Introduction
Have you ever received an error message while trying to log in to any mail server for giving the wrong mail id? or advised you to keep strong passwords when creating an account. Every internet user, as well as me, faced this problem at least once. A question may arise in your mind; how the computer could understand a password is strong or not, or is a mail id is correct or not?
Here comes the use of Regular Expressions. But how, right? You'll get the answer shortly. In this tutorial, You'll learn about Regular Expression in Python.
What is Regular Expression in Python?
A Regular Expression or RE is a specific sequence of characters or pattern that specifies a set of strings that matches it. It helps to search for a specific pattern of a text.
For example, a Gmail id should be like this, username@gmail.com. As per Gmail Help, a username can contain letters (a-z), numbers (0-9), and periods (.). Usernames can not contain an equal sign (=), apostrophe('), ampersand (&), underscore (_), dash (-), comma (,), plus sign (+), brackets (<,>), or more than one period (.) in a row. Usernames can begin or end with non-alphanumeric characters except periods (.).

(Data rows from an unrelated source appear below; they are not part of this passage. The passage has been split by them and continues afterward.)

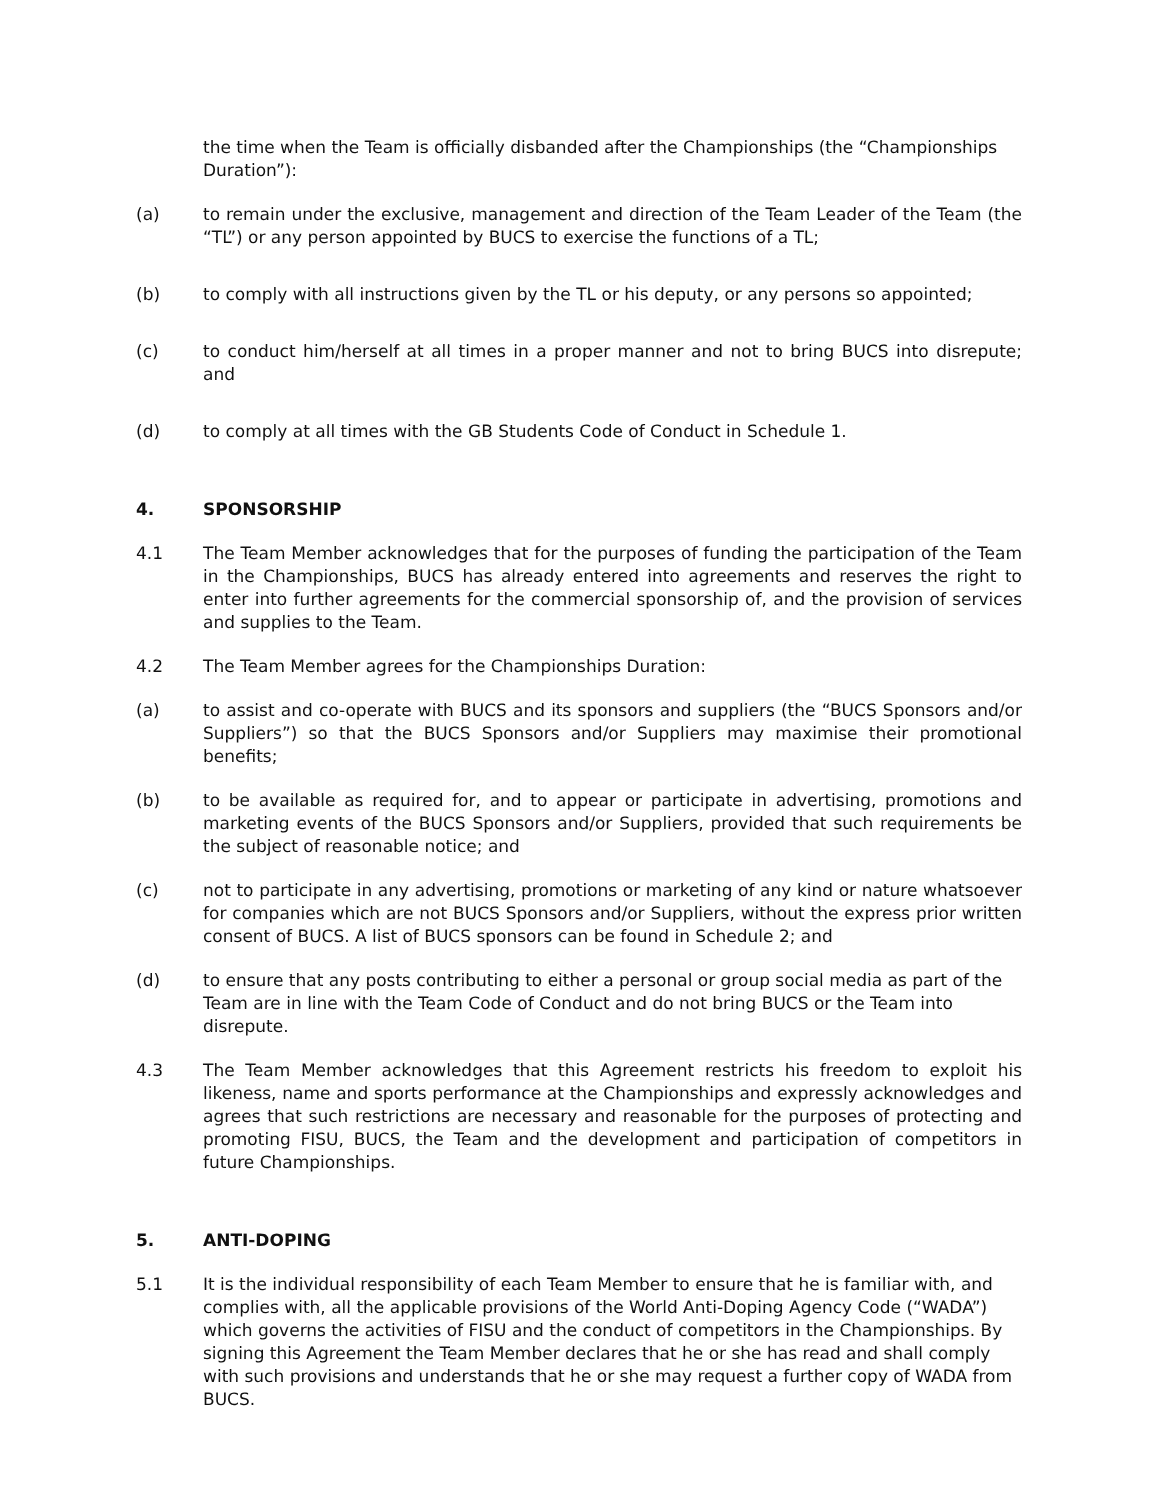the time when the Team is officially disbanded after the Championships (the “Championships Duration”):
(a) to remain under the exclusive, management and direction of the Team Leader of the Team (the “TL”) or any person appointed by BUCS to exercise the functions of a TL;
(b) to comply with all instructions given by the TL or his deputy, or any persons so appointed;
(c) to conduct him/herself at all times in a proper manner and not to bring BUCS into disrepute; and
(d) to comply at all times with the GB Students Code of Conduct in Schedule 1.
4. SPONSORSHIP
4.1 The Team Member acknowledges that for the purposes of funding the participation of the Team in the Championships, BUCS has already entered into agreements and reserves the right to enter into further agreements for the commercial sponsorship of, and the provision of services and supplies to the Team.
4.2 The Team Member agrees for the Championships Duration:
(a) to assist and co-operate with BUCS and its sponsors and suppliers (the “BUCS Sponsors and/or Suppliers”) so that the BUCS Sponsors and/or Suppliers may maximise their promotional benefits;
(b) to be available as required for, and to appear or participate in advertising, promotions and marketing events of the BUCS Sponsors and/or Suppliers, provided that such requirements be the subject of reasonable notice; and
(c) not to participate in any advertising, promotions or marketing of any kind or nature whatsoever for companies which are not BUCS Sponsors and/or Suppliers, without the express prior written consent of BUCS. A list of BUCS sponsors can be found in Schedule 2; and
(d) to ensure that any posts contributing to either a personal or group social media as part of the Team are in line with the Team Code of Conduct and do not bring BUCS or the Team into disrepute.
4.3 The Team Member acknowledges that this Agreement restricts his freedom to exploit his likeness, name and sports performance at the Championships and expressly acknowledges and agrees that such restrictions are necessary and reasonable for the purposes of protecting and promoting FISU, BUCS, the Team and the development and participation of competitors in future Championships.
5. ANTI-DOPING
5.1 It is the individual responsibility of each Team Member to ensure that he is familiar with, and complies with, all the applicable provisions of the World Anti-Doping Agency Code (“WADA”) which governs the activities of FISU and the conduct of competitors in the Championships. By signing this Agreement the Team Member declares that he or she has read and shall comply with such provisions and understands that he or she may request a further copy of WADA from BUCS.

You have to follow these rules when creating a USERNAME on Gmail. In such cases, to match a correct email ID, Regular Expressions are helpful, and time savers. It can solve a problem more easily. We'll discuss more deeply one by one in the upcoming sections.
Finding Patterns Without Regular Expressions
Imagine, you want to find all the phone numbers in a string with the help of programming. Here is an example of a US phone number, (535) 555-1348 or 535-555-1348. Let's see the simple steps you should follow to find a phone number.
Steps:
- Check the phone number length is 12 or not (as per the second format I've mentioned above).
- Then check the first-three digit of the area code.
- Now check the hyphen sign after the area code.
- Again check three numeric digits.
- Next, the hyphen sign again.
- At last check the four more numeric digits.
If all the steps are satisfied, the program will return the matched phone number else return the "not found" message.
Code
def isPhoneNumber(text):
if len(text) != 12:
return False
for i in range(0, 3):
if not text[i].isdecimal():
return False
if text[3] != '-':
return False
for i in range(4, 7):
if not text[i].isdecimal():
return False
if text[7] != '-':
return False
for i in range(8, 12):
if not text[i].isdecimal():
return False
return True
if __name__ == '__main__':
msg = 'Contact 1: 415-444-1049. Contact 2: 415-444-2341'
for i in range(len(msg)):
block = msg[i:i+12]
if isPhoneNumber(block):
print('Phone number found: ' + block)
Output🖥
Finding Patterns with Regular Expressions
In the previous section, we extracted phone numbers from a string. There was no problem with that. But suppose, if we wanted to find out both formats of the phone number then the code would get more complicated. Here comes the tricks of Regular Expressions. Let's see how we do this.
Follow these simple steps
- Import regular expression (in short regex) module with "import re",
- Create a regex object with re.compile() function (Use raw string),
- Pass the string you want to search into the regex object's search() method. It will return the matching object,
- Call the match object's group() method to return an actual matched text.
Code
import re
# By putting an r before the first quote of the string value,
# you can mark the string as a raw string, which does not
# escape characters.
phoneNum = re.compile(r'\d\d\d-\d\d\d-\d\d\d\d')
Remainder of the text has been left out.